- North American cover art
- Developer: Software Creations
- Publishers: NA/EU: Sony Imagesoft; JP: Epic/Sony Records;
- Designer: Ste and John Pickford
- Programmers: Ste and John Pickford
- Artists: Ste and John Pickford; Neal Sutton; Martin Holland;
- Composers: Tim Follin Geoff Follin
- Platform: Super NES
- Release: JP: 12 November 1993; NA: March 1994; EU: 25 March 1994;
- Genres: Action adventure, puzzle
- Mode: Single-player

= Equinox (1993 video game) =

1993 video game

Equinox (Note: Known in Japan as Solstice II (ソルスティスII).) is an action adventure puzzle video game developed by Software Creations and published by Sony Imagesoft for the Super NES. A sequel to Solstice (1990) for the Nintendo Entertainment System, Equinox depicts Glendaal saving his father Shadax, the previous game's playable character, from the imprisonment of Sonia, Shadax's apprentice. The player acts as Glendaal, exploring 458 rooms in eight underground dungeons. The player collects 12 blue orb tokens while solving puzzles, killing enemies, collecting keys, navigating platforms and blocks, and battling bosses. It continues Solstices isometric puzzle game style, with a greater emphasis on action adventure and the Mode 7 overworld map.

Development of Equinox lasted from 1990 to 1993 and beyond the game's completion, due to difficulty running the graphics on all minor variations of SNES consoles. Brothers Ste and John Pickford were responsible for the programming, design, and visuals, and Solstice composer Tim Follin returned to work on the music with his brother Geoff. The game was released in November 1993 in Japan, in January 1994 in Australia, and in March in North America and Europe. It was critically acclaimed for its graphics, sound, atmosphere, gameplay, potential lifespan, and for the extremely high challenge level of its puzzles. The isometric perspective however, garnered a more mixed response. Some critics found it an intentional puzzle design aspect, and some dismissed it as a technical flaw, while others said the puzzles created from it were cheap.

== Gameplay ==

Glendaal in a Galedonia room attacking ghosts, with two collectable tokens on a pile of wooden log platforms. Equinox has the isometric arcade adventure style of Solstice.

Similar to its predecessor, Solstice (1990), Equinox is an isometric arcade adventure puzzle video game featuring elements of platform and RPG, such as using a menu screen to swap items and weapons. The game has a greater emphasis on action and adventure than its predecessor. The player acts as Glendaal, who traverses through eight dungeons to rescue his father Shadax from the imprisonment of Sonia, Shadax's apprentice. The dungeons traversed are Glendaal's home Galadonia, the forest kingdom south of Galadonia named Tori, a desert with ancient remains east of Galadonia named Deesa, the underwater Athena, the swampy Quagmire, a sea-surrounded kingdom with a large tomb named Afralona, a pirate ship, and Sonia's resting place the Ice Palace of Death Island.

From smoke-puffing huts on the overworld, Glendaal enters the dungeons which contain an increasing number of rooms. The first has 16 rooms, the second 34, third 45, fourth 47, fifth 63, sixth 75, seventh 71, and the last 107. There are 458 rooms in total, much more than Solstice. Many of the rooms are barred by coloured doors that must be unlocked with matching keys, except red herring keys. Apples provide extra lives, and progress can be saved by simply exiting a dungeon.

########

TASK SET:
[1] Answer from the Equinox video game article:
(a) How many rooms does the fifth dungeon have?
(b) Who composed the music for the game?
(c) How many blue orb tokens does the player collect?
[2] Pick up the article on the video game Equinox after its last sentence and continue it.

########

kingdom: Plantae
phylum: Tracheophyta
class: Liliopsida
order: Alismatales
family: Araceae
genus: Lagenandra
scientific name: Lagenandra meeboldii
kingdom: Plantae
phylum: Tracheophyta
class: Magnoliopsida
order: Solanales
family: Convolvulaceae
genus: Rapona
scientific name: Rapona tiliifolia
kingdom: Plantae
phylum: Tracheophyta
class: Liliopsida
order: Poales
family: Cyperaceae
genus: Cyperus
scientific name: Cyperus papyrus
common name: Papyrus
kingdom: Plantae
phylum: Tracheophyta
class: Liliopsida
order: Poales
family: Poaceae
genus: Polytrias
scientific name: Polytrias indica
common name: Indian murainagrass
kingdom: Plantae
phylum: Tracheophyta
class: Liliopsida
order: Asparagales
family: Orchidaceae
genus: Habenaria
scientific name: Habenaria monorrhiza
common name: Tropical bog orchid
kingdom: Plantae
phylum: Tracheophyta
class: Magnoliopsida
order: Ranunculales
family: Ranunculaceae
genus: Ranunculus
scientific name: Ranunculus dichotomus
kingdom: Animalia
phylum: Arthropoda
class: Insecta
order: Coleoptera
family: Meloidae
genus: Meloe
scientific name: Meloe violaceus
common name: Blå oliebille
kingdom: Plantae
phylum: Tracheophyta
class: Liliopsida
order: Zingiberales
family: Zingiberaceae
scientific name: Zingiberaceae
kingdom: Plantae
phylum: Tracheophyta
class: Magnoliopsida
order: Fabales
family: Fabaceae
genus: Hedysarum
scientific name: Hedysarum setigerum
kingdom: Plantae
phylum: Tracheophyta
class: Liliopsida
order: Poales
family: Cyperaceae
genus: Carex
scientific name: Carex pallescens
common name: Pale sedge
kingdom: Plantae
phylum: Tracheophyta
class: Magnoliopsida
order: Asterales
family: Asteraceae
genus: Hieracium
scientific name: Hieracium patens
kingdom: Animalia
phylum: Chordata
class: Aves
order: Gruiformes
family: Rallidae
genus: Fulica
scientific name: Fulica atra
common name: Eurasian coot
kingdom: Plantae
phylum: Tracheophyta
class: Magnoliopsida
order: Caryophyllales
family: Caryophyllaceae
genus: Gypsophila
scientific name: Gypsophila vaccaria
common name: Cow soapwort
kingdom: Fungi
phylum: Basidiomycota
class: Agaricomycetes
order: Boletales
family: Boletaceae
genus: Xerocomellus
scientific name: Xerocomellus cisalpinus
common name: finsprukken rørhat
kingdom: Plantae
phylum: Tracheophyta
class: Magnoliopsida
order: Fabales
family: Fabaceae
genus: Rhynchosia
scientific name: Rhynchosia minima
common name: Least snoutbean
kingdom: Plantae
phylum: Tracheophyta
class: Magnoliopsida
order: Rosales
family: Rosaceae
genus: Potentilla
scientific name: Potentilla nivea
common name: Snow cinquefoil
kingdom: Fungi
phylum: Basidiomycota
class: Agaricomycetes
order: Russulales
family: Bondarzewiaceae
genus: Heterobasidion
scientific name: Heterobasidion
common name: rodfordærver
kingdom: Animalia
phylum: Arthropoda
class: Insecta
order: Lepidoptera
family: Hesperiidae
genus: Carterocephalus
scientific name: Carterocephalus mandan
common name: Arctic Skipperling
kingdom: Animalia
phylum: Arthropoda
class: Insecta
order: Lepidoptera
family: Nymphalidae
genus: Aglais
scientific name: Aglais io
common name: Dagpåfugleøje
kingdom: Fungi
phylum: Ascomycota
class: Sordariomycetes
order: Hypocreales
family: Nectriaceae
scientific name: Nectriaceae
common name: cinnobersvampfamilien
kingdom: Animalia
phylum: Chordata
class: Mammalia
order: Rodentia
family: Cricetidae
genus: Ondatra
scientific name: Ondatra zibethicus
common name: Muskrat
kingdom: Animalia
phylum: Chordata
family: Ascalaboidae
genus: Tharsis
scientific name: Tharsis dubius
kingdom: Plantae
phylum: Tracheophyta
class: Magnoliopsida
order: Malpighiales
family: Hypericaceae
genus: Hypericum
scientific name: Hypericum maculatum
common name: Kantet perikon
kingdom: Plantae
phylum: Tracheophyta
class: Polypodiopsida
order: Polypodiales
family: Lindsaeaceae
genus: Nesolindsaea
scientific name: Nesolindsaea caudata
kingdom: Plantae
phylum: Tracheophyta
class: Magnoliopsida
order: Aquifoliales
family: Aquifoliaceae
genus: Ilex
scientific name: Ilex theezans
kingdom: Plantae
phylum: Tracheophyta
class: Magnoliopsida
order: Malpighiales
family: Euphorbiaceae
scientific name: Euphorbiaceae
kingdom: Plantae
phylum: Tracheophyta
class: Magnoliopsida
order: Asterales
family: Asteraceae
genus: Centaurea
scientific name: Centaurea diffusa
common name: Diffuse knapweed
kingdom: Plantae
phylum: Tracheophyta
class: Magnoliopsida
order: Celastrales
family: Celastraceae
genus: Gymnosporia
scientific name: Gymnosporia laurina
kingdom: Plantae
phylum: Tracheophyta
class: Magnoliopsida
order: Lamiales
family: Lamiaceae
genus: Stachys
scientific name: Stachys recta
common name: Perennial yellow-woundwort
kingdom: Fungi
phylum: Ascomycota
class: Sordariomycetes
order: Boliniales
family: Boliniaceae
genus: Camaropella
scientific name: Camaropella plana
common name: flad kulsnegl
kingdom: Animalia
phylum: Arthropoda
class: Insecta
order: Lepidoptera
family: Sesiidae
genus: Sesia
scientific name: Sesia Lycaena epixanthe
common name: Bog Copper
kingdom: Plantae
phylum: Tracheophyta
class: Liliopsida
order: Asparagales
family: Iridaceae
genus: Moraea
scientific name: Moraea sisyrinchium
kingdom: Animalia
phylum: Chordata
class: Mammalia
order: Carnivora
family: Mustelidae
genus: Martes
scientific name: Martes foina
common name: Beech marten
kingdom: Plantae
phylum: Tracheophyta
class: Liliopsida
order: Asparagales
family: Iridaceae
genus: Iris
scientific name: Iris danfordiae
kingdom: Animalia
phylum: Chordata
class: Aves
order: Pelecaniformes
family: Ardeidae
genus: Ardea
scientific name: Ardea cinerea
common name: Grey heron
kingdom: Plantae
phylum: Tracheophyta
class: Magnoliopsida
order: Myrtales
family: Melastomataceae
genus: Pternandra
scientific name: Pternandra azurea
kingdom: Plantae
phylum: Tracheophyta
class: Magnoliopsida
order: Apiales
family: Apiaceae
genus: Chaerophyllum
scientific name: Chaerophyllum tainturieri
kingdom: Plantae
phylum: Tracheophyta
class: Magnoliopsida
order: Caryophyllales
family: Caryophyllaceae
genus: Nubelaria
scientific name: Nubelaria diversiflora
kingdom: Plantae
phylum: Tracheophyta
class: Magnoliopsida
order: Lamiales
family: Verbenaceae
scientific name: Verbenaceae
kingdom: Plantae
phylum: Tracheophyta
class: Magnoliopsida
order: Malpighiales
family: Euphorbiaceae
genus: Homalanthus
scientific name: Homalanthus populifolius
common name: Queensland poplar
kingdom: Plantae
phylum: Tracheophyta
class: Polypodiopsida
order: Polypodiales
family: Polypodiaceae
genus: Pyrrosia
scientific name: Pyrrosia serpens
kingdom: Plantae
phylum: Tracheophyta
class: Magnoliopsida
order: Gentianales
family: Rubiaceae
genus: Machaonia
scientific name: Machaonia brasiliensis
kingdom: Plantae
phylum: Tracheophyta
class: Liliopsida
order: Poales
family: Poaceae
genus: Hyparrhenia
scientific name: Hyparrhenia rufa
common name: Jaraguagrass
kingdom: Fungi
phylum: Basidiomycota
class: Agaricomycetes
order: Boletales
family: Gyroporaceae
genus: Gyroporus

########

ANSWERS PER TASK:
[1]
(a) 63
(b) Tim Follin and Geoff Follin
(c) 12

[2]
In a dungeon, Glendaal moves at right angles looking for tokens shaped as blue orbs. Twelve must be collected to summon a boss, all physical manifestations of the spirits guarding the bridges to other lands in the overworld. The bosses include a Bone Head that shoots ghosts; Dung Dung, a chunk of soil which pops out of the ground and shoots boulders; Pincha, a giant crab; Dollop, a blob of slime; Quetzalcoatl, a sentient pole-shaped statue made up of multiple blocks; Eyesis, a spinning pyramid; Billy Bones, a ghost pirate captain who shoots cannonballs; and Sonia, a sorceress shooting plasma projectiles as the final boss of the game. Getting to the tokens requires navigating platforms, moving blocks, dodging spikes, killing enemies, and solving increasingly complex puzzles. The isometric perspective optical illusions form puzzles, based on determining the position of platforms. The rooms all have a single objective, and in some cases rooms must be completed in a specific order.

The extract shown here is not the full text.